What is the time complexity of an iteration through all possible sequences of an array

Question

An algorithm that goes through all possible sequences of indexes inside an array.

Time complexity of a single loop and is linear and two nested loops is quadratic O(n^2). But what if another loop is nested and goes through all indexes separated between these two indexes? Does the time complexity rise to cubic O(n^3)? When N becomes very large it doesn't seem that there are enough iterations to consider the complexity cubic yet it seems to big to be quadratic O(n^2)

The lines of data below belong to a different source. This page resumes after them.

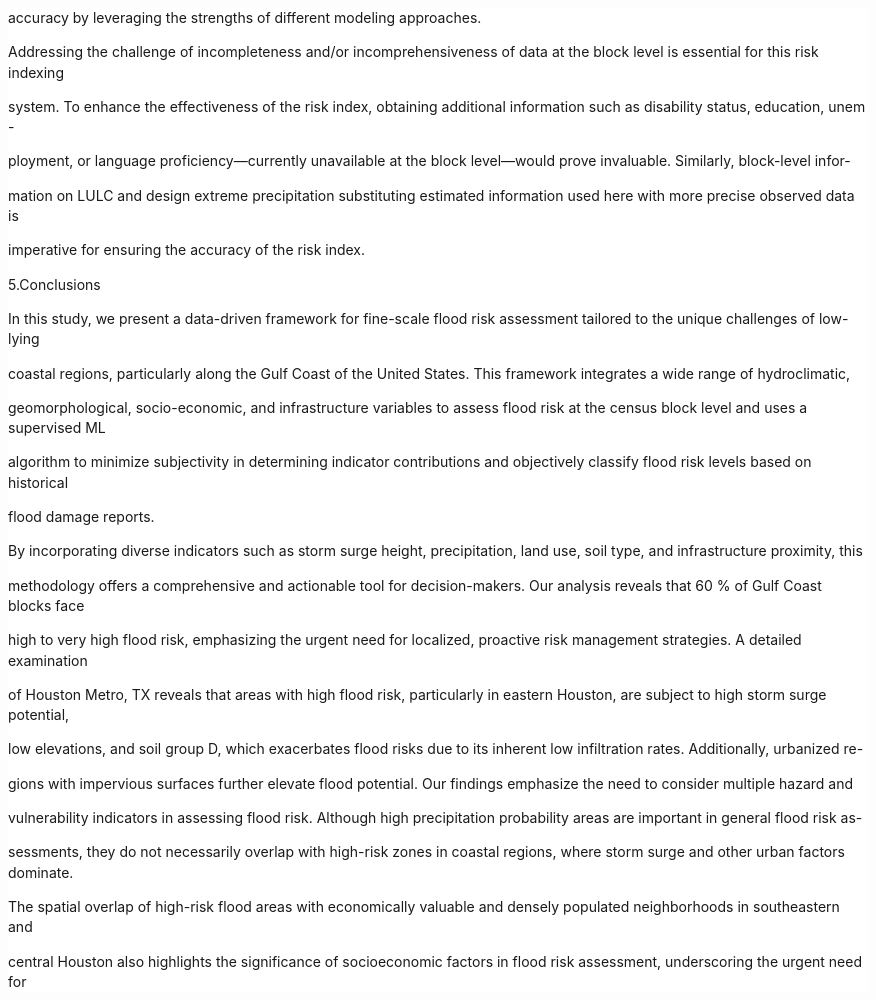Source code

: accuracy by leveraging the strengths of different modeling approaches.

Addressing the challenge of incompleteness and/or incomprehensiveness of data at the block level is essential for this risk indexing

system. To enhance the effectiveness of the risk index, obtaining additional information such as disability status, education, unem -

ployment, or language proficiency—currently unavailable at the block level—would prove invaluable. Similarly, block-level infor-

mation on LULC and design extreme precipitation substituting estimated information used here with more precise observed data is

imperative for ensuring the accuracy of the risk index.

5.Conclusions

In this study, we present a data-driven framework for fine-scale flood risk assessment tailored to the unique challenges of low-lying

coastal regions, particularly along the Gulf Coast of the United States. This framework integrates a wide range of hydroclimatic,

geomorphological, socio-economic, and infrastructure variables to assess flood risk at the census block level and uses a supervised ML

algorithm to minimize subjectivity in determining indicator contributions and objectively classify flood risk levels based on historical

flood damage reports.

By incorporating diverse indicators such as storm surge height, precipitation, land use, soil type, and infrastructure proximity, this

methodology offers a comprehensive and actionable tool for decision-makers. Our analysis reveals that 60 % of Gulf Coast blocks face

high to very high flood risk, emphasizing the urgent need for localized, proactive risk management strategies. A detailed examination

of Houston Metro, TX reveals that areas with high flood risk, particularly in eastern Houston, are subject to high storm surge potential,

low elevations, and soil group D, which exacerbates flood risks due to its inherent low infiltration rates. Additionally, urbanized re-

gions with impervious surfaces further elevate flood potential. Our findings emphasize the need to consider multiple hazard and

vulnerability indicators in assessing flood risk. Although high precipitation probability areas are important in general flood risk as-

sessments, they do not necessarily overlap with high-risk zones in coastal regions, where storm surge and other urban factors dominate.

The spatial overlap of high-risk flood areas with economically valuable and densely populated neighborhoods in southeastern and

central Houston also highlights the significance of socioeconomic factors in flood risk assessment, underscoring the urgent need for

Here is the algorithm considering N = array length

for(int i=0; i < N; i++)
{
    for(int j=i; j < N; j++)
    {
        for(int start=i; start <= j; start++)
        {
          //statement
        }
    }
}

Here is a simple visual of the iterations when N=7(which goes on until i=7):

And so on..

Should we consider the time complexity here quadratic, cubic or as a different size complexity?

Answer 1

For the basic

for (int i = 0; i < N; i++) {
    for (int j = i; j < N; j++) {
        // something
    }
}

we execute something n * (n+1) / 2 times => O(n^2). As to why: it is the simplified form of
sum (sum 1 from y=x to n) from x=1 to n.

For your new case we have a similar formula:
sum (sum (sum 1 from z=x to y) from y=x to n) from x=1 to n. The result is n * (n + 1) * (n + 2) / 6 => O(n^3) => the time complexity is cubic.

The 1 in both formulas is where you enter the cost of something. This is in particular where you extend the formula further.

Note that all the indices may be off by one, I did not pay particular attention to < vs <=, etc.